PROMPT:
Repeat verbatim, and only, the lines of the data below, beginning at the line that contains "right knee: (209, 481)" and stopping after the line that contains "right back paw: (541, 507)".

ENTRIES SHOWN:
=== Begin Enclosure ===

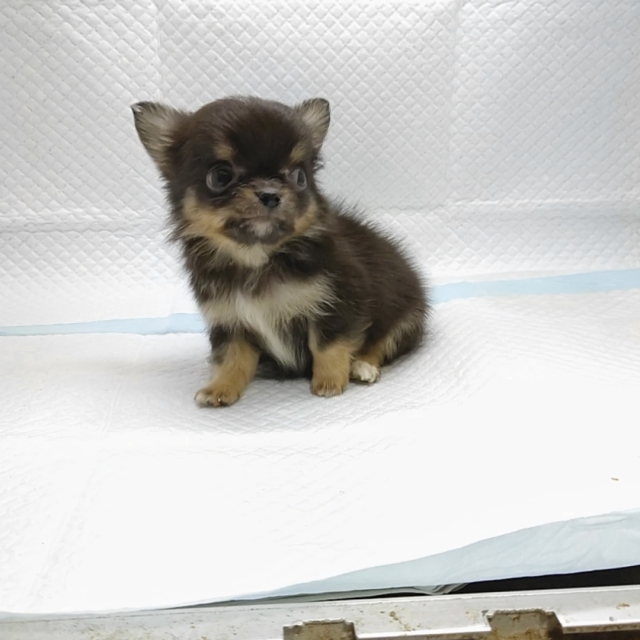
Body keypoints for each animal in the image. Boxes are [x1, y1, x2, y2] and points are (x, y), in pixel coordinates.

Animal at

=== End Enclosure ===
=== Begin Enclosure ===

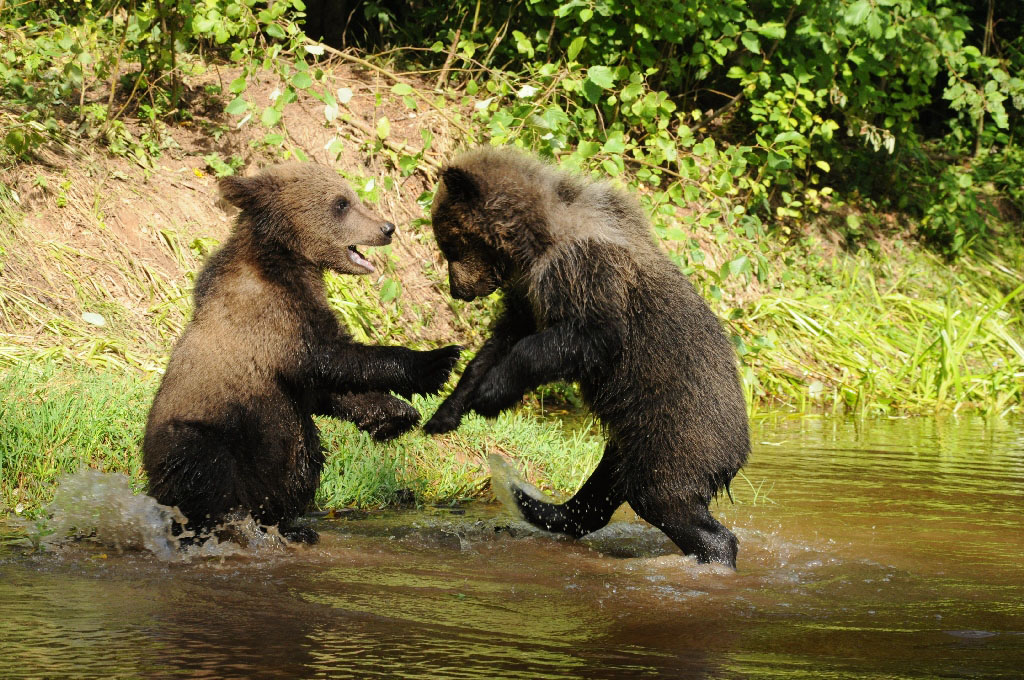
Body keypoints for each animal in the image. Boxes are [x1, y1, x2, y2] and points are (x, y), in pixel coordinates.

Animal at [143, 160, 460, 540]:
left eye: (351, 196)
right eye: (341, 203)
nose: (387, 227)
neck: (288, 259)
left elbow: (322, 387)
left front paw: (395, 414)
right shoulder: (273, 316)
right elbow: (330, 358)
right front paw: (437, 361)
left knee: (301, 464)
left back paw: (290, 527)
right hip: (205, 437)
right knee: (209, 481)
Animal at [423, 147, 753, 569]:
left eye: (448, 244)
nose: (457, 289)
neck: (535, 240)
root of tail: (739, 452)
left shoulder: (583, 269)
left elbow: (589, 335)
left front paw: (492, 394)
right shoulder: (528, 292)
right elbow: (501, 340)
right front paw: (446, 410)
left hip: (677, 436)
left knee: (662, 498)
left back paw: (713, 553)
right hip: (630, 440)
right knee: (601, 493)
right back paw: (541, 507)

=== End Enclosure ===

THE COMPLETED TASK:
right knee: (209, 481)
Animal at [423, 147, 753, 569]:
left eye: (448, 244)
nose: (457, 289)
neck: (535, 240)
root of tail: (739, 452)
left shoulder: (583, 269)
left elbow: (589, 335)
left front paw: (492, 394)
right shoulder: (528, 292)
right elbow: (501, 340)
right front paw: (446, 410)
left hip: (677, 436)
left knee: (662, 498)
left back paw: (713, 553)
right hip: (630, 440)
right knee: (601, 493)
right back paw: (541, 507)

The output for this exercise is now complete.